Deconvolution is a mathematical process of resolving an observed function into its constituent elements. In the field of biomedical research, deconvolution analysis is applied to obtain single cell-type or tissue specific signatures from a mixed signal and most of them follow the linearity assumption. Although recent development of next generation sequencing technology suggests RNA-seq as a fast and accurate method for obtaining transcriptomic profiles, few studies have been conducted to investigate best RNA-seq quantification methods that yield the optimum linear space for deconvolution analysis.
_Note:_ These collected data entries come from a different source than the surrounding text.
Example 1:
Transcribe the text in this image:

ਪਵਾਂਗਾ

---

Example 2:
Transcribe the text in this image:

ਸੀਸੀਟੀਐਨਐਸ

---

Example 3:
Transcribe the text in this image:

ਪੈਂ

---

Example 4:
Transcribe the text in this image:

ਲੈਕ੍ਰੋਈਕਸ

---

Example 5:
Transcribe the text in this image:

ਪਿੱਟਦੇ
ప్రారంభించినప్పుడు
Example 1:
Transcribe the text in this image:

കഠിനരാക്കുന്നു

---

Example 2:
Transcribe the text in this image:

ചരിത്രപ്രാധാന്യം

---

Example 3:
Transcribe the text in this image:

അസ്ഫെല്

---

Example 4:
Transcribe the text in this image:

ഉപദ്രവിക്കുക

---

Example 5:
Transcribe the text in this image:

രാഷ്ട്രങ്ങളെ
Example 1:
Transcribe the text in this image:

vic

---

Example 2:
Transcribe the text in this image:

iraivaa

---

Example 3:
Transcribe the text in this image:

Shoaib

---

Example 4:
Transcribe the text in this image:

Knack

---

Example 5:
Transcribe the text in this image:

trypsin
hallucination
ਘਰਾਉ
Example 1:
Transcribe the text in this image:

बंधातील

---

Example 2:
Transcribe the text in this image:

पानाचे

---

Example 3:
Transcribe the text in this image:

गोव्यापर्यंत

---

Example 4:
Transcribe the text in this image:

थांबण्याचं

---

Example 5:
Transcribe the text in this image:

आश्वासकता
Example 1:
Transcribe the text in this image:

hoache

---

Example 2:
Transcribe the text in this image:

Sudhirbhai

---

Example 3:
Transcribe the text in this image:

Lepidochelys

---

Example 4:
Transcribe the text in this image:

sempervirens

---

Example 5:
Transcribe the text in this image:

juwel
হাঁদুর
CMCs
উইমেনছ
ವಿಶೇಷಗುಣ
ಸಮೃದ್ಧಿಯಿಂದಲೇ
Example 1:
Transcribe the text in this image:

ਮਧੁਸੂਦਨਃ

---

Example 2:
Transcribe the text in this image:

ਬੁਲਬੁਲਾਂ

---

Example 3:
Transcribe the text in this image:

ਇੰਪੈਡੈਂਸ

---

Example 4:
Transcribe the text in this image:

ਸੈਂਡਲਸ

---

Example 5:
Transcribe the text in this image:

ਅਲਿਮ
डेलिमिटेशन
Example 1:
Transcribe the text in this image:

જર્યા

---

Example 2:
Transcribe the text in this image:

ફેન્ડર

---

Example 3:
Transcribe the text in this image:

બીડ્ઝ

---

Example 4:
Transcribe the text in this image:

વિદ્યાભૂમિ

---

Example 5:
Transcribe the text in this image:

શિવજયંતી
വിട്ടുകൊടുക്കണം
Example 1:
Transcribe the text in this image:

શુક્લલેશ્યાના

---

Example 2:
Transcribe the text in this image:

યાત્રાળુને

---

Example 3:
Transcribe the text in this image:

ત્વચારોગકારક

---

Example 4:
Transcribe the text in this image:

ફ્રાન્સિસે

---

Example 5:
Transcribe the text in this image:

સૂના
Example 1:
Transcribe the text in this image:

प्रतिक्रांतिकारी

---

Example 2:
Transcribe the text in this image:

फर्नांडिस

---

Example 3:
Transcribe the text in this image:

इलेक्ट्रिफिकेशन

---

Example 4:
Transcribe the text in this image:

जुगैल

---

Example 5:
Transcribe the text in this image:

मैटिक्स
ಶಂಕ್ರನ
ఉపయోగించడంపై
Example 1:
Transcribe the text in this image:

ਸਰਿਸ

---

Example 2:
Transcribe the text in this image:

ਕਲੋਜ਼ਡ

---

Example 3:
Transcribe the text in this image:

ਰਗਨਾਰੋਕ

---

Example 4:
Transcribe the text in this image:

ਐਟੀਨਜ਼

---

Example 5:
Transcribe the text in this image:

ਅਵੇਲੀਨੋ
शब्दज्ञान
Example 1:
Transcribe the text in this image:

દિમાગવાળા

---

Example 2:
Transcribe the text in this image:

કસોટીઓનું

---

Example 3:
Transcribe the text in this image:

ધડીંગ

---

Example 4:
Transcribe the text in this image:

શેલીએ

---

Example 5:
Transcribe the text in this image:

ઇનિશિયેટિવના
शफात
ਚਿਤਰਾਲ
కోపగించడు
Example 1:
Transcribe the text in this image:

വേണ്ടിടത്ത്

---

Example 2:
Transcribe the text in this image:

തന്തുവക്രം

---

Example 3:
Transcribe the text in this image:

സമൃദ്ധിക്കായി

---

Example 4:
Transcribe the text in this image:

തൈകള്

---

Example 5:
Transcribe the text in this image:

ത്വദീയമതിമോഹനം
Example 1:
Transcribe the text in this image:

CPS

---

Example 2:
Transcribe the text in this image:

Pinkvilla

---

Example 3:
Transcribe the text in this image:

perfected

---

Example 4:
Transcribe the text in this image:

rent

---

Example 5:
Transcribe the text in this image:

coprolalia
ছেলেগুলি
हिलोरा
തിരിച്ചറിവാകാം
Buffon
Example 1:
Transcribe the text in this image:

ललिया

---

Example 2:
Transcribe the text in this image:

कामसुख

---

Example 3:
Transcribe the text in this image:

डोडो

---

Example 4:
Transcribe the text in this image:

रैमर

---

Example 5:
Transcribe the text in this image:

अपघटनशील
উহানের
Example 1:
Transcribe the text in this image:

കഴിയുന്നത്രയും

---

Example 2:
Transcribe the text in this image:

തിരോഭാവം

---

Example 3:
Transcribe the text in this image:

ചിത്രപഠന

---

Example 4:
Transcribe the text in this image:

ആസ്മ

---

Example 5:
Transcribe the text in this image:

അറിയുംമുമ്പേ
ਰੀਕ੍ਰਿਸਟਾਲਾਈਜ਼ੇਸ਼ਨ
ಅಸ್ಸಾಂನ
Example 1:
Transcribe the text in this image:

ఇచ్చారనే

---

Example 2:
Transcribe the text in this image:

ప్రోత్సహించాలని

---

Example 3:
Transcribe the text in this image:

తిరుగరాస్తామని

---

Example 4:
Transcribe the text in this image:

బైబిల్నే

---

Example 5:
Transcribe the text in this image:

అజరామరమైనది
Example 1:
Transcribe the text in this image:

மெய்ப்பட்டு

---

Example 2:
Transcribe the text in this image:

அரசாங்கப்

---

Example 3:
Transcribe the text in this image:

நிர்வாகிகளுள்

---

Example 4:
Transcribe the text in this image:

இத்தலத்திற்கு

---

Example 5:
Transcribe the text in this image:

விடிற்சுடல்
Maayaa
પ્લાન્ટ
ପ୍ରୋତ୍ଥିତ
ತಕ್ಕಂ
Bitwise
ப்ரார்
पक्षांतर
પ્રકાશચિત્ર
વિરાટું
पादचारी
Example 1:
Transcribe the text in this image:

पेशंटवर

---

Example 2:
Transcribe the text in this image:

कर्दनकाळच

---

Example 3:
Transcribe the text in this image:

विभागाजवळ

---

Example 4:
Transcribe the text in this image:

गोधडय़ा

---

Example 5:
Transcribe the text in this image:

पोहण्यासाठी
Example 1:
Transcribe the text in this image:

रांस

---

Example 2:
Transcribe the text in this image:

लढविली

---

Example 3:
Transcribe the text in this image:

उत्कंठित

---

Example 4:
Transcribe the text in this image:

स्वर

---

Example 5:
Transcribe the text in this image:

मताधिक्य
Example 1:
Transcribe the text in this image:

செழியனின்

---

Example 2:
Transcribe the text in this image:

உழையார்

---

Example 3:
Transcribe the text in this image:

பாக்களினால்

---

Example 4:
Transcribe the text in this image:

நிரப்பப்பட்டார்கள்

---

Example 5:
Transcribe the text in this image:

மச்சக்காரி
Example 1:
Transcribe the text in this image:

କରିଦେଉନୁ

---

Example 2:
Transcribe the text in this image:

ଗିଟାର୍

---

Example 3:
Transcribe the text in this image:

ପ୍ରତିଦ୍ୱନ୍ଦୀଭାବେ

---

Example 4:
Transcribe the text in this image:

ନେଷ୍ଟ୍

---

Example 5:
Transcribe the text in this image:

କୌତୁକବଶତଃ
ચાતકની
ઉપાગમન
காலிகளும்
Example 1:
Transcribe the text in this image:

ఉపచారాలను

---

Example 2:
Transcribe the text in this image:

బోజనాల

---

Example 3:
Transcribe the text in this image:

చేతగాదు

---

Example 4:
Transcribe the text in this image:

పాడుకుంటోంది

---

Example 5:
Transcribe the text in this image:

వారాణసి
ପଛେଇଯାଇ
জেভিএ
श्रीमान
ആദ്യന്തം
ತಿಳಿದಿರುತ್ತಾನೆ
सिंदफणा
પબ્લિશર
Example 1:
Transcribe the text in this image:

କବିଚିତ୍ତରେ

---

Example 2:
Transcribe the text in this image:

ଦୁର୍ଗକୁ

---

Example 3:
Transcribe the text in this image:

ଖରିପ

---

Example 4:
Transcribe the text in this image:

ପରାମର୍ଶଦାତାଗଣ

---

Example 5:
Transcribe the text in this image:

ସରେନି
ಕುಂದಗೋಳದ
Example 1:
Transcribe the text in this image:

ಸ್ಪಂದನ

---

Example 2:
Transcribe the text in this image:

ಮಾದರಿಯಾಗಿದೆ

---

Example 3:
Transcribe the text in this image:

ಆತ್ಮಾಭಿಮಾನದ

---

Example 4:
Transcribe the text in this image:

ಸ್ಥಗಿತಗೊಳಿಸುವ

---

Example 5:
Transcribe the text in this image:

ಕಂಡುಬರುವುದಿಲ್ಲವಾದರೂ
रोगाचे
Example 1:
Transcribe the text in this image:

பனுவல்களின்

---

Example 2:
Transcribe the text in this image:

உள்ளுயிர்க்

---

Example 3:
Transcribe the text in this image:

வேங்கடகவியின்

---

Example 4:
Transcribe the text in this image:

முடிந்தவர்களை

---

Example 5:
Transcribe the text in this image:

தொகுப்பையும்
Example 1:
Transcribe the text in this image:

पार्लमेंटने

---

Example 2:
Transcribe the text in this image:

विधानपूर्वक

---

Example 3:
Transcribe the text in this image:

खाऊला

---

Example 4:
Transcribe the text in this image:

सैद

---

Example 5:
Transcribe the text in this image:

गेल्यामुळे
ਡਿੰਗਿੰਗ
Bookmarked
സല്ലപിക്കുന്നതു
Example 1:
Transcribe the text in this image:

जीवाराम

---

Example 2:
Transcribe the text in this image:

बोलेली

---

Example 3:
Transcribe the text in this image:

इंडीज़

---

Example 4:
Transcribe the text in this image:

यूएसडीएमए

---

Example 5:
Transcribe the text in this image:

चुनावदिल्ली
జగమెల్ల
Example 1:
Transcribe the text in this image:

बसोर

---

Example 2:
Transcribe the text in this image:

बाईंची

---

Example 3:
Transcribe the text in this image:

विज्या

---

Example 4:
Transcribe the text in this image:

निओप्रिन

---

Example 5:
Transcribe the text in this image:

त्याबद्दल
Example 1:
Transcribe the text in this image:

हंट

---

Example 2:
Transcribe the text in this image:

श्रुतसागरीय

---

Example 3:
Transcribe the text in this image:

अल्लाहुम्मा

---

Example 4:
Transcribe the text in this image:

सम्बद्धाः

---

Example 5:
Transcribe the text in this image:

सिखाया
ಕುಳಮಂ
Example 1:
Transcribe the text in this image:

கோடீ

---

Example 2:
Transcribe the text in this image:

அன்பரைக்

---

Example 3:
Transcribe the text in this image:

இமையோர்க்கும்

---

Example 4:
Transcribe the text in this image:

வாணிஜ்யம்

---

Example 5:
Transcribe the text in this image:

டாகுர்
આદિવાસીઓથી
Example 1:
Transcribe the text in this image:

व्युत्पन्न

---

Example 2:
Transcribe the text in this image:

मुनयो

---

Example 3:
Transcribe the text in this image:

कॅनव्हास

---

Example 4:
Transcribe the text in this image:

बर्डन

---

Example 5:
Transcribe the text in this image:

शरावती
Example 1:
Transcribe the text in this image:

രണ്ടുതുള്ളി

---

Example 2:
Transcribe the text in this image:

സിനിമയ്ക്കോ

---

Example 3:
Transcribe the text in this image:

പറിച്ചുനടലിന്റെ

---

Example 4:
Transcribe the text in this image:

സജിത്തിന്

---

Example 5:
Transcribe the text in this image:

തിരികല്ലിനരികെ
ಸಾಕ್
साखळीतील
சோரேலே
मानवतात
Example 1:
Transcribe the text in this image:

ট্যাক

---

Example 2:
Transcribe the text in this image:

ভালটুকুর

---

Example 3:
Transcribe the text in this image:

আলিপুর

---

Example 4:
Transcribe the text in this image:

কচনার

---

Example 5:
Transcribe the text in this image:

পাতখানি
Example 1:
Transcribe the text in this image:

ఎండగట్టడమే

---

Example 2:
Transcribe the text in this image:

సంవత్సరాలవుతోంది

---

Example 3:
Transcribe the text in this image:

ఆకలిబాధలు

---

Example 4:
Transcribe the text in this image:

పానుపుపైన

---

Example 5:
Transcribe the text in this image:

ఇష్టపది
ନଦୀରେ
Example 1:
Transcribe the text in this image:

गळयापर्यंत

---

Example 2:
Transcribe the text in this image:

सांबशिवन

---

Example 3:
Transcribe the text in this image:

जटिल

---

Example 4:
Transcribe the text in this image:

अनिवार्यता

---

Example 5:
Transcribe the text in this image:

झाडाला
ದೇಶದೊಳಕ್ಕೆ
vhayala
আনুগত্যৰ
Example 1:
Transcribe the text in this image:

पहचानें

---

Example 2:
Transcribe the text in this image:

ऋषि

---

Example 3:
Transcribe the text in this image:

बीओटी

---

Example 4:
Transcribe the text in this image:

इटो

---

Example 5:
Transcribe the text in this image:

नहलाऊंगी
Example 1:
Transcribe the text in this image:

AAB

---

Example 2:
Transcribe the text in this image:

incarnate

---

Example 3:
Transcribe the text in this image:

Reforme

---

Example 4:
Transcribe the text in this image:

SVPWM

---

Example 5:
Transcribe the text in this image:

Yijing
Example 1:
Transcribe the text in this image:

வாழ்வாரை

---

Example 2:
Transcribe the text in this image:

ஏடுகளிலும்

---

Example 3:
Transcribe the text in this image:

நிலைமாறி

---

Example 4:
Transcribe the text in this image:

Using a benchmark RNA-seq dataset, Baylor College of Medicine researchers investigated the linearity of abundance estimated from seven most popular RNA-seq quantification methods both at the gene and isoform levels. Linearity is evaluated through parameter estimation, concordance analysis and residual analysis based on a multiple linear regression model. Results show that count data gives poor parameter estimations, large intercepts and high inter-sample variability; while TPM value from Kallisto and Salmon shows high linearity in all analyses.
Concordant analysis between rank of quantifications of 0.75×A¯+0.25×B¯(Constructed Value) and C¯ (Measured Value) at gene level (a) and isoform level (b). Rankes were normalized by the number of quantifications in each plot
Salmon and Kallisto TPM data gives the best fit to the linear model studied. This suggests that TPM values estimated from Salmon and Kallisto are the ideal RNA-seq measurements for deconvolution studies.